◆ Exercises to complete ◆
1. Answer these from the URONode text:
(a) Who reported that the old PMS code was exploitable?
(b) Who originally started axMail?
(c) What kind of prompt does a user connecting in via IP get?
2. Write out word for word everything in the URONode text from "The latest version" down to "the IP interface!!".

◆ Reading text ◆
My first goal was to make it appear and act more like TheNet X1J and spent
most of my time configuring the node to behave as such which I felt I did
quite successfully. While doing that I thought I'd try to add in email
features by using the old PMS system written by Alan Cox, who has a lot
of code in the main linux kernel for it's IP stack (most of which is taken
directly out of KA9Q nos). While I was successful in doing that, Morgan
SM6TKY reported that the code was old and exploitable... unfortunately I had
a period where I couldn't devote the time into getting it repaired quickly
and URONode sat and suffered with a note explaining that certain features
should not be used or enabled. As a quick fix, I simply commented out the
found exploits and did some more cosmetics to the code and released a patch.
Still with users wanting EMAIL as a feature to the software, this inspired me
to pick up with the dropped axMail code and bring that more up to date. axMail
was originally started by Heikki Hannikainen, and then mailbox routines were
added by Marius Petrescu, however system configs were lacking. I took the
code and added in the routines which are in there now so that new users
are properly created within the basic linux filesystem schema, and passwords
can be created (optional) so that a web front-end such as NeoMail can be
used in conjunction with axMail giving users the choice of the web or RF
packet to do their SMTP based EMAIL with. It was and always will be an optional
add-on module for URONode, and other flavors of *node for linux.
These two packages together, along with F6FBB make for one heck of a feature
packed system a sysop can piece together on one server. Because of such,
URONode has become very popular in the NorthEast USA and in Central East
Florida within the EastNet FlexNet network and with the Florida MARS
networks. With this, I've taken the look and feel of URONode to try and
match that of a FlexNet interface.
The latest version of URONode under-went many face lifts! The node not only
auto-senses the incoming connection but delivers an interface which clones
that of the type of system they're connecting in from. A user connecting
in via IP will actually get a prompt that looks and acts similar to a
Unix bash prompt with custom aliased commands!.. and to top that all off
I've added an ansi schema to the IP interface!!
URONode is used world-wide in Europe, Africa, Asia, and in North America.
A web bbs is available at https://www.n1uro.net/forum where release notes
for URONode are posted. If the functionality of URONode isn't enough to
get interest in packet growing, the stability of URONode should!

◆ Collected data ◆

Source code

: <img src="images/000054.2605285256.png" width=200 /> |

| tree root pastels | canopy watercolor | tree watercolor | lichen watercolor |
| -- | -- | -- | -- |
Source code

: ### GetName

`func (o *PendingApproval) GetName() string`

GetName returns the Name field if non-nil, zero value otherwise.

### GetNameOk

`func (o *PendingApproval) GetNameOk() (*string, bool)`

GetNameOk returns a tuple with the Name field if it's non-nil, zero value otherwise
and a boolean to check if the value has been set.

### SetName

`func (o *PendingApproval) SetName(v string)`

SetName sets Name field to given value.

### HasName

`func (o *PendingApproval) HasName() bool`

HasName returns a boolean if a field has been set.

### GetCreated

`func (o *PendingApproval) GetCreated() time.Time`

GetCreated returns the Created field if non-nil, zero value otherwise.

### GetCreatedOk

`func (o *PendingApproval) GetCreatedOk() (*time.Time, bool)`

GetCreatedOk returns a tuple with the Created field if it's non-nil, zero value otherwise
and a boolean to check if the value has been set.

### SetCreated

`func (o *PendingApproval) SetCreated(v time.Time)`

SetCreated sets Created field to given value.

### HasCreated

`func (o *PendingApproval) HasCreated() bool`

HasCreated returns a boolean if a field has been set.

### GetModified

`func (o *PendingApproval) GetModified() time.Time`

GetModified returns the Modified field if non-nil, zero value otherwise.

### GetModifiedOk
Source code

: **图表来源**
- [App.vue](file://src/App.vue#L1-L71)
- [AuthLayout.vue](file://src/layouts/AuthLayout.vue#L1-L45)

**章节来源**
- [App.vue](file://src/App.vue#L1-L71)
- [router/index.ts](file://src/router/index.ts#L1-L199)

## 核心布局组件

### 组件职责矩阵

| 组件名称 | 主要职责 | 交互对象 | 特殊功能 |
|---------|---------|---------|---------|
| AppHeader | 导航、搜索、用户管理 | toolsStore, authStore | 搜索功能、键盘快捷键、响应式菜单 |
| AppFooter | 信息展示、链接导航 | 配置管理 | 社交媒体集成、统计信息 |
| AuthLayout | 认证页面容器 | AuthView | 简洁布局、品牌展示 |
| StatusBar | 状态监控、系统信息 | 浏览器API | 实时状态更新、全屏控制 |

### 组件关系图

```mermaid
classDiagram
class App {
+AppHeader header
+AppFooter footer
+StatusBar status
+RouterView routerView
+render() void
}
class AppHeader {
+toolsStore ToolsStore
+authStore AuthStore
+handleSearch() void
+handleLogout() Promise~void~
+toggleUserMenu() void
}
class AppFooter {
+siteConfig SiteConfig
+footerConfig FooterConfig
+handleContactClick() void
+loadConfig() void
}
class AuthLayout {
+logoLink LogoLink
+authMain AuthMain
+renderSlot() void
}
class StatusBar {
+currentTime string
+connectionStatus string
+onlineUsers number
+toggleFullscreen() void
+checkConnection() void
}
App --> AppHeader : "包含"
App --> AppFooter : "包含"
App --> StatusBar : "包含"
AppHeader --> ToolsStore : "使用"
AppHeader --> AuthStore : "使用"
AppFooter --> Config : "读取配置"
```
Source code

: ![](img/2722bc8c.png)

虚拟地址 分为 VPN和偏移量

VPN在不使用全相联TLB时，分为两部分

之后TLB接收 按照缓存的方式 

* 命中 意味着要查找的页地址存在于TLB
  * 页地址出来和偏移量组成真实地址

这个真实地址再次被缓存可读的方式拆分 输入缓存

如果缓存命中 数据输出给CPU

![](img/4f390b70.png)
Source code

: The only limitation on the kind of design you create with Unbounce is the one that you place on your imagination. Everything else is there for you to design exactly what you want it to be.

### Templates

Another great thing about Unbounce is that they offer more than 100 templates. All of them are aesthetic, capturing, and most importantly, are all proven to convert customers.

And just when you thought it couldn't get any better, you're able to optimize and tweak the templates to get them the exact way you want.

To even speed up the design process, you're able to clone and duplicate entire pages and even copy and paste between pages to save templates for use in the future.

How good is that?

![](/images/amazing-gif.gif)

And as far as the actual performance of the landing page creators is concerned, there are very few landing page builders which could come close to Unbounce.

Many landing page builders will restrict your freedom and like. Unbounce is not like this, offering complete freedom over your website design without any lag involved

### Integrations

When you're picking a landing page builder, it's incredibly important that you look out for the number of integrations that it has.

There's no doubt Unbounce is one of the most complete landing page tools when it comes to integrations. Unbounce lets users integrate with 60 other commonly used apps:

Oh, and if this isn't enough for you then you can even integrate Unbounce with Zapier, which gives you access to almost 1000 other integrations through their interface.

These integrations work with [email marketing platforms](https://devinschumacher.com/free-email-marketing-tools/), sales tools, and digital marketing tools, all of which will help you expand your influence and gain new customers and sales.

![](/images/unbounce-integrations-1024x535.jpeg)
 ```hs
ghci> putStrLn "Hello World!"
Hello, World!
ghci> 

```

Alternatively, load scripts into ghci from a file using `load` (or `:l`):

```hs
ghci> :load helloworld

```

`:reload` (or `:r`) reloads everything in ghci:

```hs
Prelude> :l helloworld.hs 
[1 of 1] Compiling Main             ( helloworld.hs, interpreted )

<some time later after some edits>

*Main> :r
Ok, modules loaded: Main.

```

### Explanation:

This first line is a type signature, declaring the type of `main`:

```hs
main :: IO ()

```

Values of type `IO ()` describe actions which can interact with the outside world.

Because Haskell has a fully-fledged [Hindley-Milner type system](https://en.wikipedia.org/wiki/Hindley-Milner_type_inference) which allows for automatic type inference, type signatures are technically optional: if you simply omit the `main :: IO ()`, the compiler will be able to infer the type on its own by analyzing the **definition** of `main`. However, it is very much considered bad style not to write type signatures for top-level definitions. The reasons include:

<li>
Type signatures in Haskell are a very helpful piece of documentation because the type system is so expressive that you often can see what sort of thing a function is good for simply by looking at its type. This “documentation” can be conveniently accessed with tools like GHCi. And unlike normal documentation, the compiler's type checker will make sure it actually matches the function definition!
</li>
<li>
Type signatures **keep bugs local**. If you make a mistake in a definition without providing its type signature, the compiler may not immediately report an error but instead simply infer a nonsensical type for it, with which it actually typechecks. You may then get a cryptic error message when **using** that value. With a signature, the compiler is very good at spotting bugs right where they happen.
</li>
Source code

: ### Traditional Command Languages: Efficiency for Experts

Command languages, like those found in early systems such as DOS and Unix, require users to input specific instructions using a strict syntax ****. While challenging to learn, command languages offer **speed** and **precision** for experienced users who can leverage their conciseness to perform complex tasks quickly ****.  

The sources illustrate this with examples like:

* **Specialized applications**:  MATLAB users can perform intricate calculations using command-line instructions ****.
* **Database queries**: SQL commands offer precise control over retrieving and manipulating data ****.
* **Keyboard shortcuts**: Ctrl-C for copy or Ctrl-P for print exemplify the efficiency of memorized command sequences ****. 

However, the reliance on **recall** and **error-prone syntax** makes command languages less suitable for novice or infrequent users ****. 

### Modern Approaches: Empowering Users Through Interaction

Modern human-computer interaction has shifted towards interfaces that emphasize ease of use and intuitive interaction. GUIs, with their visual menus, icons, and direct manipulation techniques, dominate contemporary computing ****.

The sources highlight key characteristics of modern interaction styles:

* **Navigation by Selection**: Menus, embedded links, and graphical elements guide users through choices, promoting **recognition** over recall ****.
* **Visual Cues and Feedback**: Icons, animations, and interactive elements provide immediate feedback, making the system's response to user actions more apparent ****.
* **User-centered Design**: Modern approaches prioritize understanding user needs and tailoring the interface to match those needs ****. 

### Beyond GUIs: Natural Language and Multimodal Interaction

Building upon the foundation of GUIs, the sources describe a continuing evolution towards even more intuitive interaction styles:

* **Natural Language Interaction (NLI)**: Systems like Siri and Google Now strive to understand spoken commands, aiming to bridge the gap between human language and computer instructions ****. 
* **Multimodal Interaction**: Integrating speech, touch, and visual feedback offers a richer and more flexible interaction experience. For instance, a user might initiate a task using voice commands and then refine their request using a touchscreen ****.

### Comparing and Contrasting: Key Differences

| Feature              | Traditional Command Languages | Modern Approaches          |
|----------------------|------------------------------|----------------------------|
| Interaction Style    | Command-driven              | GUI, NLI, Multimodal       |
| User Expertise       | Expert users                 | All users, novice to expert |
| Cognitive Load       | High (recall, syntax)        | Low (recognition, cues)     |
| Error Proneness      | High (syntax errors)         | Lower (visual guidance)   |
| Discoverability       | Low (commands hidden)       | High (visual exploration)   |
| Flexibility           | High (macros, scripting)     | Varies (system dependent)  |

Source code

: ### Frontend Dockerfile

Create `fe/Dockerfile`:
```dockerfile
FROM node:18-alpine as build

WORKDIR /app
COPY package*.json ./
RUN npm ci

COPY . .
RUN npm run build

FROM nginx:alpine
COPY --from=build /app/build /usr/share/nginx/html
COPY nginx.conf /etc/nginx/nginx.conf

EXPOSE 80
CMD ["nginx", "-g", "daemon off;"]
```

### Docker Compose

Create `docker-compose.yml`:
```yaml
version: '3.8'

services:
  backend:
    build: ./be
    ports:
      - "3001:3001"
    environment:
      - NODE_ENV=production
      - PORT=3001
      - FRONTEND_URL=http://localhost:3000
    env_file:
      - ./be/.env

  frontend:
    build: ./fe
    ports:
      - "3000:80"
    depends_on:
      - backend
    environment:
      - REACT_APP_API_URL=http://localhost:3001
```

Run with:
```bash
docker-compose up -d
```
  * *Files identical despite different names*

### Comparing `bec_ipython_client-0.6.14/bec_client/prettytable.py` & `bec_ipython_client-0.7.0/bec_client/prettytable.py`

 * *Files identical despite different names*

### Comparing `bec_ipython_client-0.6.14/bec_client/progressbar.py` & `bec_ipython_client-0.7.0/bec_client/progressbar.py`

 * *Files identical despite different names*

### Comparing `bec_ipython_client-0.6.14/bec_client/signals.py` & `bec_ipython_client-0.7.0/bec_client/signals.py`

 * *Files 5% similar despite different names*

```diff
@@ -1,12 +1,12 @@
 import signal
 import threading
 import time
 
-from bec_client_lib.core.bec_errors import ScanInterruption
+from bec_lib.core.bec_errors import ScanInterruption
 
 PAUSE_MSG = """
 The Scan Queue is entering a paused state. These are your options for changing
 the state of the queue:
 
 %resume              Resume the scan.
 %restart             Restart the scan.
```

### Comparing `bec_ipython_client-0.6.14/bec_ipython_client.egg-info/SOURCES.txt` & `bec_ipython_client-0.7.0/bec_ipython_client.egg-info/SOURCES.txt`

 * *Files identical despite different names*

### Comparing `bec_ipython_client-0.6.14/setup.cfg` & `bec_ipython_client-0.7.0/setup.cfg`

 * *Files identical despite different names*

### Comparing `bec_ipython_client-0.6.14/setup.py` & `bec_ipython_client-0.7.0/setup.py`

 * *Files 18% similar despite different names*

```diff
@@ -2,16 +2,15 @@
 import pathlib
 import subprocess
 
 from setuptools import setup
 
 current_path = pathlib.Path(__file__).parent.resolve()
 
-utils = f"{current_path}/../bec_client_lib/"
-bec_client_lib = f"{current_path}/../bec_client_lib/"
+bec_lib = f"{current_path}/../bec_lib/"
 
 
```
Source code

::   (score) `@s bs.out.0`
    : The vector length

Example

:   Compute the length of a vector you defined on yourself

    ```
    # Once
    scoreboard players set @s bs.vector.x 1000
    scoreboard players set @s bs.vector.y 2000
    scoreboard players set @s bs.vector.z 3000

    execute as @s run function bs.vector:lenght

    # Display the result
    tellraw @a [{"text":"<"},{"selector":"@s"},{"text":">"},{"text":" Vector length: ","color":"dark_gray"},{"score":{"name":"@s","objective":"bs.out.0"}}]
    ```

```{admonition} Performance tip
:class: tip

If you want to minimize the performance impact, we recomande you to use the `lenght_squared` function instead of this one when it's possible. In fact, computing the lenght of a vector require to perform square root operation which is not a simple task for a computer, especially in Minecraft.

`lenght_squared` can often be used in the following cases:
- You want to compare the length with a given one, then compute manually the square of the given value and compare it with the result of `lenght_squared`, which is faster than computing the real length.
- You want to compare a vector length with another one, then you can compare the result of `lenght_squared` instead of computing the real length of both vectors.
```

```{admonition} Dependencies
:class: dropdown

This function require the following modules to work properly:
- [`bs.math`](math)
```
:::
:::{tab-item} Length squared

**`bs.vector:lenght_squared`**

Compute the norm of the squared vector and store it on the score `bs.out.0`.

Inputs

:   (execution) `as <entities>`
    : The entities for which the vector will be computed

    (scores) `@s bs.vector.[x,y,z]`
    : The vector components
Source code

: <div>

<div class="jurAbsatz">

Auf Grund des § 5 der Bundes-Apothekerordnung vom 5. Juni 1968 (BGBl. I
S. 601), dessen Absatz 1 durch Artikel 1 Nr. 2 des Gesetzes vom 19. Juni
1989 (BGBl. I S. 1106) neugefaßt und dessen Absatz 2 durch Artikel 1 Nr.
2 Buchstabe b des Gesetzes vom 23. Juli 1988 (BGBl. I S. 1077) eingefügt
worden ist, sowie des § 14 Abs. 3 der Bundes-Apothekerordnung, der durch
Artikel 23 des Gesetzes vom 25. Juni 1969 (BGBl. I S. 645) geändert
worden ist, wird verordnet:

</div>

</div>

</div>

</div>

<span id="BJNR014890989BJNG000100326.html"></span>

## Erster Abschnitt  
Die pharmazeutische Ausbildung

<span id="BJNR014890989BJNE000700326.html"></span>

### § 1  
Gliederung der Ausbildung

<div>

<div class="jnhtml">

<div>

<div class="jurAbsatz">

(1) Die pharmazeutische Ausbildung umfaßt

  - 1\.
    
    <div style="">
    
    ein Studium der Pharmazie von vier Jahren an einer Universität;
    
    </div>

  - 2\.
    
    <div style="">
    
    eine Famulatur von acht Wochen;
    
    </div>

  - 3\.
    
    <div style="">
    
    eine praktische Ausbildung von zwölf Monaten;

◆ Answers by item number ◆
1.
(a) Morgan SM6TKY
(b) Heikki Hannikainen
(c) A prompt that looks and acts similar to a Unix bash prompt, with custom aliased commands

2.
The latest version of URONode under-went many face lifts! The node not only
auto-senses the incoming connection but delivers an interface which clones
that of the type of system they're connecting in from. A user connecting
in via IP will actually get a prompt that looks and acts similar to a
Unix bash prompt with custom aliased commands!.. and to top that all off
I've added an ansi schema to the IP interface!!